The Times followed up with a story the next day that focused mainly on the notes and drawings of one unnamed individual who had described some proposed new weapons that a reporter for the London Sunday Times had described as "unnerving for the layman." The New York Times story by Rhode and James Glanz countered that opinion with evidence provided by scientists that the grandiose weapons for which this individual had drawn up plans were totally impractical.

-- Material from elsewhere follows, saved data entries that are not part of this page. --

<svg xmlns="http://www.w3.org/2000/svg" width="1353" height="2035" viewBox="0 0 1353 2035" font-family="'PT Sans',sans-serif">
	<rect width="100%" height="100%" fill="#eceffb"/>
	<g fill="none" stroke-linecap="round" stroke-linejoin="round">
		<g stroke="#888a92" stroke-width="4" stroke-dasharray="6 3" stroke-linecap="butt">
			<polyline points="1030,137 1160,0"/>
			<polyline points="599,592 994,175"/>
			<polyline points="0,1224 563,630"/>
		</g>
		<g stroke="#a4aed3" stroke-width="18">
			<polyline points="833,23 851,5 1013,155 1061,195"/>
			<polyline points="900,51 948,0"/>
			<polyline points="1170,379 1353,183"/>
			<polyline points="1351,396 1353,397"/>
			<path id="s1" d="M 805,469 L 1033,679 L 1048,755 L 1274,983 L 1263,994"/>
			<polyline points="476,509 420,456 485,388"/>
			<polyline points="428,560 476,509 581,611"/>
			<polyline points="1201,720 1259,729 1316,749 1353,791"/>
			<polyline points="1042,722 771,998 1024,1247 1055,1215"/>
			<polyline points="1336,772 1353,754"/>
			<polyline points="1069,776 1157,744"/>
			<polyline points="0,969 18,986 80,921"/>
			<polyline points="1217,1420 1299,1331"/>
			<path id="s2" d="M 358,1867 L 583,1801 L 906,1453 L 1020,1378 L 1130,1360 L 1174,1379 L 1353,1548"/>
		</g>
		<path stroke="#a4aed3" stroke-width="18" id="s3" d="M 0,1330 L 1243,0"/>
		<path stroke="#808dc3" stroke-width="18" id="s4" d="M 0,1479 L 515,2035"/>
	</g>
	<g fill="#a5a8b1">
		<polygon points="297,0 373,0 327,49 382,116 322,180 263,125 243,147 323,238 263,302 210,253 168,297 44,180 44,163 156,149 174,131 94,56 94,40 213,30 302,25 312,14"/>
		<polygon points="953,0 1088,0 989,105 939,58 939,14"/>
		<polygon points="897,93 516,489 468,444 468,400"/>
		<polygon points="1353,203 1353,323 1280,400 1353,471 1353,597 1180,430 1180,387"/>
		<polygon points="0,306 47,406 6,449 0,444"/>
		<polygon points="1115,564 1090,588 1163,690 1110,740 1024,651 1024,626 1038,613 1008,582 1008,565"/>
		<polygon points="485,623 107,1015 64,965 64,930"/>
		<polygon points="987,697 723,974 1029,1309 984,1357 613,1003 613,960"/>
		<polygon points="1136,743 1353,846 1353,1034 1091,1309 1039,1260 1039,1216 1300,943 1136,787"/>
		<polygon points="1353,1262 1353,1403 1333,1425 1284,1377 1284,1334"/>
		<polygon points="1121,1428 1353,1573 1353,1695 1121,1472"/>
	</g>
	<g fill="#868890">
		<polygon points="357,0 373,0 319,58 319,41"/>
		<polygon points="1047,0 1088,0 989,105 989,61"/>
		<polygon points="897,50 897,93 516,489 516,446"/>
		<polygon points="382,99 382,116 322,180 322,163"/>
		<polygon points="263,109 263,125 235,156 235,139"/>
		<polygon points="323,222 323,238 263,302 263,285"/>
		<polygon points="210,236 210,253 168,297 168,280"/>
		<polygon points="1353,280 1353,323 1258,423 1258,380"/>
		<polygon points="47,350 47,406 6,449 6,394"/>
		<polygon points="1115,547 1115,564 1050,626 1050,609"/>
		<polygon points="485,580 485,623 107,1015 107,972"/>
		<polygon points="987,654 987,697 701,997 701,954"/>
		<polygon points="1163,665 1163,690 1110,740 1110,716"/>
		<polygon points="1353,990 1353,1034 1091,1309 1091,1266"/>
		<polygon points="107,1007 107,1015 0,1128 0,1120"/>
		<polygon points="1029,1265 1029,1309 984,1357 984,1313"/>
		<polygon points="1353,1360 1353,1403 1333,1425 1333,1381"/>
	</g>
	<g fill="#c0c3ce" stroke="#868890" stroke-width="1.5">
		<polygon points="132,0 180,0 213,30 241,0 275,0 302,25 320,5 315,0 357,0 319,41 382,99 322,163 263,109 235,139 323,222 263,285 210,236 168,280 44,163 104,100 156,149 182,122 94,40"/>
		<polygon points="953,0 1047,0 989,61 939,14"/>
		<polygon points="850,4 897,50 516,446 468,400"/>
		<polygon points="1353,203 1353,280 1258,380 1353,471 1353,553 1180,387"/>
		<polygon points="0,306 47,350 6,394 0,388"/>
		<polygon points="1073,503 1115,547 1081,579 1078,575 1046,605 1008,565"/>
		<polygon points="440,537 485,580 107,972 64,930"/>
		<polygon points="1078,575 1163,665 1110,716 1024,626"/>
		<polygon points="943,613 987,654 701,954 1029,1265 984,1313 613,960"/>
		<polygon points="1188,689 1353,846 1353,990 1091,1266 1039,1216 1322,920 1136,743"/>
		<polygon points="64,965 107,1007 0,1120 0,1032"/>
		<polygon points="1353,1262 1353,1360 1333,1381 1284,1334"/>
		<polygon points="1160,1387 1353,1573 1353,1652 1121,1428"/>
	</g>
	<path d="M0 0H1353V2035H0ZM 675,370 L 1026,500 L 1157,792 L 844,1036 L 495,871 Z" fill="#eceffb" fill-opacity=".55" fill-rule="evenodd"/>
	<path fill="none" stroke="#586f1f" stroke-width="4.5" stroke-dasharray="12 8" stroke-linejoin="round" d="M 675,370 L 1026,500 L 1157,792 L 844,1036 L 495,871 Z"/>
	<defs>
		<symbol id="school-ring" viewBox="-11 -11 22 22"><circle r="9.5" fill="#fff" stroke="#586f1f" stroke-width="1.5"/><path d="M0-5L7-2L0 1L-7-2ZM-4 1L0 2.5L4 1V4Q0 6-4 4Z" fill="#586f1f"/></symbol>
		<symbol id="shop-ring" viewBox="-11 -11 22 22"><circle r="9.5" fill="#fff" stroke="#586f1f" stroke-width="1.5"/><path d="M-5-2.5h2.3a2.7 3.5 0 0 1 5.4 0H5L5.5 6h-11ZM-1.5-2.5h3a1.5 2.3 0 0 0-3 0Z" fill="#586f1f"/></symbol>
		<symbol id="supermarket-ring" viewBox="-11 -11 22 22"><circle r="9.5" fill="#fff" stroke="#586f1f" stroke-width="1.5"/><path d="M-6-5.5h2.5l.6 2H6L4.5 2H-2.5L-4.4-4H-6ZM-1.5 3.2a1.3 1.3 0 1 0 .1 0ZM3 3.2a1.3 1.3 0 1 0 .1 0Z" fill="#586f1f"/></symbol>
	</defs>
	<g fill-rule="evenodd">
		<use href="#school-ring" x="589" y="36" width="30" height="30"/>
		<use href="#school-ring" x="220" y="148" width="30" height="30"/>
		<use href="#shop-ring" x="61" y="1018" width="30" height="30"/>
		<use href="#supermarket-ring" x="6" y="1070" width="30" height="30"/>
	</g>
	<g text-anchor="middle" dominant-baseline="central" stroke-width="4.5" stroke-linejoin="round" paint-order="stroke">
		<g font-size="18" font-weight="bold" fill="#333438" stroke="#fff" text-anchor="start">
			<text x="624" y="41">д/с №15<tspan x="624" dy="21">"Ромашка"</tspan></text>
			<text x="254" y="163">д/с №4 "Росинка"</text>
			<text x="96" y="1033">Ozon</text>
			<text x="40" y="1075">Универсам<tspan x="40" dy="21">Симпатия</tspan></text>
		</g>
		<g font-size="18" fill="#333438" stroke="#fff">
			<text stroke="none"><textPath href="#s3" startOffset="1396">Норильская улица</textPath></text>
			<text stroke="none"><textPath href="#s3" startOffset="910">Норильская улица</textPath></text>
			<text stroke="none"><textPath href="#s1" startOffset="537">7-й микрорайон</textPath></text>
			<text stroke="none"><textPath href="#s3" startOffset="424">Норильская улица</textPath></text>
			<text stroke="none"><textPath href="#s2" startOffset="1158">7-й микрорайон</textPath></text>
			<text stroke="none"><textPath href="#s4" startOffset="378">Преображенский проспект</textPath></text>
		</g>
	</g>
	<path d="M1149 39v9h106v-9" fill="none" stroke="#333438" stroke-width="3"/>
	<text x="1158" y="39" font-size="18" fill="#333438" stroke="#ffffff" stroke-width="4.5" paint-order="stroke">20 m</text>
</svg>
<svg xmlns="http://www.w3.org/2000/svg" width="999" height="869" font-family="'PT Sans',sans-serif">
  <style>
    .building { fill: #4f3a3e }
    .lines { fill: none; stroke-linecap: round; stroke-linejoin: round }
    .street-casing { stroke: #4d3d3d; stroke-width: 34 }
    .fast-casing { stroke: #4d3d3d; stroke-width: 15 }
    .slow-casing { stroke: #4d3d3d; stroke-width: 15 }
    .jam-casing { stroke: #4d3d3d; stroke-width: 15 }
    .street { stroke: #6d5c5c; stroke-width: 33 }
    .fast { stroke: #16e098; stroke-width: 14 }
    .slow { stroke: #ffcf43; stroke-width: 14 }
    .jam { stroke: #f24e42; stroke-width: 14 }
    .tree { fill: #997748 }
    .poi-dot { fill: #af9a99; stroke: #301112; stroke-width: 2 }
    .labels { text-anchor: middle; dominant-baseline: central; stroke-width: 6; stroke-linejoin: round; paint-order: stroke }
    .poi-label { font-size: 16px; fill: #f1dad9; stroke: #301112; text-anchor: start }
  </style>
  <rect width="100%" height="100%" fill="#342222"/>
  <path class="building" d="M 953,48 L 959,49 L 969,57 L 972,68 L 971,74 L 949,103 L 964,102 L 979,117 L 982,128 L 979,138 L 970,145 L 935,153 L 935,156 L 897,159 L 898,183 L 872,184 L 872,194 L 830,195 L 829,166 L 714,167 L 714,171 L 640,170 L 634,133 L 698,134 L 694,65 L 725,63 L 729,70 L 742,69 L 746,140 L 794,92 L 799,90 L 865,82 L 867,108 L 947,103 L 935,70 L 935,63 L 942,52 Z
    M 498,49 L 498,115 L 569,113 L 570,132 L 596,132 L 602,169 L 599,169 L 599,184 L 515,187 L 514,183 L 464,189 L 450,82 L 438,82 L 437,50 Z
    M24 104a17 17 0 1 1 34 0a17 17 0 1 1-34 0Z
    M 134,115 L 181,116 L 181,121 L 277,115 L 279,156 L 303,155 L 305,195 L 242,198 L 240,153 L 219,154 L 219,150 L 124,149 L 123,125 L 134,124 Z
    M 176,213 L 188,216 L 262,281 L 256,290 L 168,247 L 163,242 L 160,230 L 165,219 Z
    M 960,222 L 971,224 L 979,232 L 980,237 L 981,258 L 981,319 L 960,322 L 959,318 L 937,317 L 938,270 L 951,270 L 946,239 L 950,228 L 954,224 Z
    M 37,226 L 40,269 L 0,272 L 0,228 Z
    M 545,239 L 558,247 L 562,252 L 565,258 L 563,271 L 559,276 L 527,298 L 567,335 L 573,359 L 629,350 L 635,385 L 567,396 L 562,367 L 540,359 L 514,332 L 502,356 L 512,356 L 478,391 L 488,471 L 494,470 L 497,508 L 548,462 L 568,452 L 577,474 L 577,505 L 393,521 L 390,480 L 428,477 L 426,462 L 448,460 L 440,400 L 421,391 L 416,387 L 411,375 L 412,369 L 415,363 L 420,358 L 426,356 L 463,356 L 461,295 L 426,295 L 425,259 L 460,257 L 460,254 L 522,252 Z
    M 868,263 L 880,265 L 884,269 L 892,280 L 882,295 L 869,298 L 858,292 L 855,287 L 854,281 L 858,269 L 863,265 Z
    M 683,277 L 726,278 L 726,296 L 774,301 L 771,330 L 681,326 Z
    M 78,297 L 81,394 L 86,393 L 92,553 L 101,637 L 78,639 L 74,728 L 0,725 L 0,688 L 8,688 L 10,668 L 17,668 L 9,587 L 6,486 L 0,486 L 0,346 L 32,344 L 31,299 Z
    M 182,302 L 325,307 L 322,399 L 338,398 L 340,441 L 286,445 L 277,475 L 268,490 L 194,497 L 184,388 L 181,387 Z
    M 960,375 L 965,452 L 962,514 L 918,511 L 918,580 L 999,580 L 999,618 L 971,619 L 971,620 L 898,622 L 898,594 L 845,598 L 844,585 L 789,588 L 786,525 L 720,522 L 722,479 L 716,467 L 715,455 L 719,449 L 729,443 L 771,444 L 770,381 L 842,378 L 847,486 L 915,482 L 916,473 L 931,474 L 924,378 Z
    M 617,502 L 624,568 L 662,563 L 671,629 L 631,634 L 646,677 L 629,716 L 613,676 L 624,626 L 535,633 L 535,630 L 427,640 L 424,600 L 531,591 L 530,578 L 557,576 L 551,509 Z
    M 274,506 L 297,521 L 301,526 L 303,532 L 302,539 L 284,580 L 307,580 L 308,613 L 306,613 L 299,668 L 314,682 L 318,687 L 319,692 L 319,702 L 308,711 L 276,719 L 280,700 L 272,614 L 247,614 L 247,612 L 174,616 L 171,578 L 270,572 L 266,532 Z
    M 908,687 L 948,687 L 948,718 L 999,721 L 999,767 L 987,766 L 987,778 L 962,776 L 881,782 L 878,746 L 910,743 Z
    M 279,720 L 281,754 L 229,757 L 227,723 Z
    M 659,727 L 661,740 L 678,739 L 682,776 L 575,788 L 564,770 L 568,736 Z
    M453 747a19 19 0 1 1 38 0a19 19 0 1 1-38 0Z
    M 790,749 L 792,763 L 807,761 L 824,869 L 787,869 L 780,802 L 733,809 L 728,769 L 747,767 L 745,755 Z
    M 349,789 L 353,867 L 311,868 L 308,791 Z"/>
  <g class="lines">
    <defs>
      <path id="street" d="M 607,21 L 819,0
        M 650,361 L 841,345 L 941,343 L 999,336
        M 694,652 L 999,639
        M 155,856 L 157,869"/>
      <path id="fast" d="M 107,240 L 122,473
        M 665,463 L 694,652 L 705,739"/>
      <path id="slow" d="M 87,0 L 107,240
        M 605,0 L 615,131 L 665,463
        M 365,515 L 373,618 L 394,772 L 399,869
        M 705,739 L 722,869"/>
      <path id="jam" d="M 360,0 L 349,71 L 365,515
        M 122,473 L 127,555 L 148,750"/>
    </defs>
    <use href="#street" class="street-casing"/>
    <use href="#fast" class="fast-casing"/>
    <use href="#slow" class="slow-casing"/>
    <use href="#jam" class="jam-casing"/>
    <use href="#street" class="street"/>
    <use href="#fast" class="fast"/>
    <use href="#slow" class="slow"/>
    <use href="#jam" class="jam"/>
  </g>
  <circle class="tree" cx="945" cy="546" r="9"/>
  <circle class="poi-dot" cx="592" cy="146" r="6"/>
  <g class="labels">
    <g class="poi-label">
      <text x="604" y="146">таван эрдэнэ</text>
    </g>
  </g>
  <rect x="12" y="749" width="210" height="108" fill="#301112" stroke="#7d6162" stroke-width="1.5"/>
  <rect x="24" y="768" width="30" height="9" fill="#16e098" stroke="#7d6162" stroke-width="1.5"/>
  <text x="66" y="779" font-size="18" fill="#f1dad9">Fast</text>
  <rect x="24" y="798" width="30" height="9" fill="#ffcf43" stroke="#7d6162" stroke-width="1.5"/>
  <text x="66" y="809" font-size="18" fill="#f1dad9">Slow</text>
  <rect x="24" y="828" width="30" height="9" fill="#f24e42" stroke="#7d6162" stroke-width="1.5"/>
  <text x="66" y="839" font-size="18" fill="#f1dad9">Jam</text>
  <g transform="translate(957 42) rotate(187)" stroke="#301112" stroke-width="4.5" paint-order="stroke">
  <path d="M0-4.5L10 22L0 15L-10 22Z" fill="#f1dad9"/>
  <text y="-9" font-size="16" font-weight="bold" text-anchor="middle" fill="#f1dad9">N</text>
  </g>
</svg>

"But," the Times said, "chemical formulas written by him and by another man, a Bosnian, who left notes behind at the Taliban Defense Ministry in the same quarter of Kabul, show clearly that they knew how to make crude explosives. In an apparent reference to the Oklahoma City bombing by Timothy McVeigh, one chemical formula at the Defense Ministry is annotated in Bosnian, ‘Was used in Oklahoma.’" This had been described toward the end of Rhode’s story the previous day a little differently. Discussing the house that bore the Taliban and Ministry of Defense seals, Rhode had written, "Upstairs, a room labeled ‘special office,’ had been mostly emptied, but numerous papers remained in desk drawers. Most of them were notebooks from students. One gave a detailed description of various ways to make nitroglycerin, dynamite and fertilizer bombs. A note next to one of the explosive formulas said, ‘the type used in Oklahoma.’"

That was the biggest news in the story if the formula was not ammonium nitrate and fuel oil, the ANFO bomb that Timothy McVeigh is supposed to have used to blow up the Murrah Building. "Supposed to have used" has to be said because there is a lot of evidence that an ANFO bomb alone could not have caused all the damage done to the Murrah Building and that smaller powerful bombs inside the building caused much, if not most, of it. Since the ANFO that the FBI says was in the Ryder truck failed to demolish a low concrete wall between it and the building, or knock down a nearby lamp post, it could not have destroyed the more distant reinforced concrete building.

The inspector general of the Justice Department said in his report on the FBI Crime Laboratory that the FBI analysis of the Oklahoma City case "merits special censure" because conclusions about an ANFO bomb were "incomplete," "inappropriate," "flawed," and nonscientific.

If Al Qaeda knew more than the FBI about the formula for the bombs used in Oklahoma City, that would show that it was involved in the bombing. The New York Times failed to acknowledge this, perhaps because its story did not make it crystal clear that the notation, "the type used in Oklahoma," meant that in Oklahoma, bombs made of nitroglycerin, dynamite and ammonium nitrate (a fertilizer), not just ANFO, were used.

A London Sunday Times story featured the information about the Oklahoma bomb and made it clear that the formula was not ANFO. It said, "On one page, under the title Explosivija za Oklahomu, the owner of the notebook had scribbled formulas with inscriptions in English for TNT, ammonium nitrate and nitroglycerine. The Oklahoma bomb was made from ammonium nitrate and fuel oil."

That made it clear that there was a difference, but the story didn’t discuss its signifi-cance—the revelation that more sophisticated bombs were used in Oklahoma City and bin Laden knew it. This suggests that the Murrah Building was his second attack on a U.S. building. Many people saw swarthy John Does with McVeigh and Nichols. It is believed that they are shown on surveillance tapes the FBI seized. The Kabul discovery should force the release of those tapes and a revival of the search for the John Does.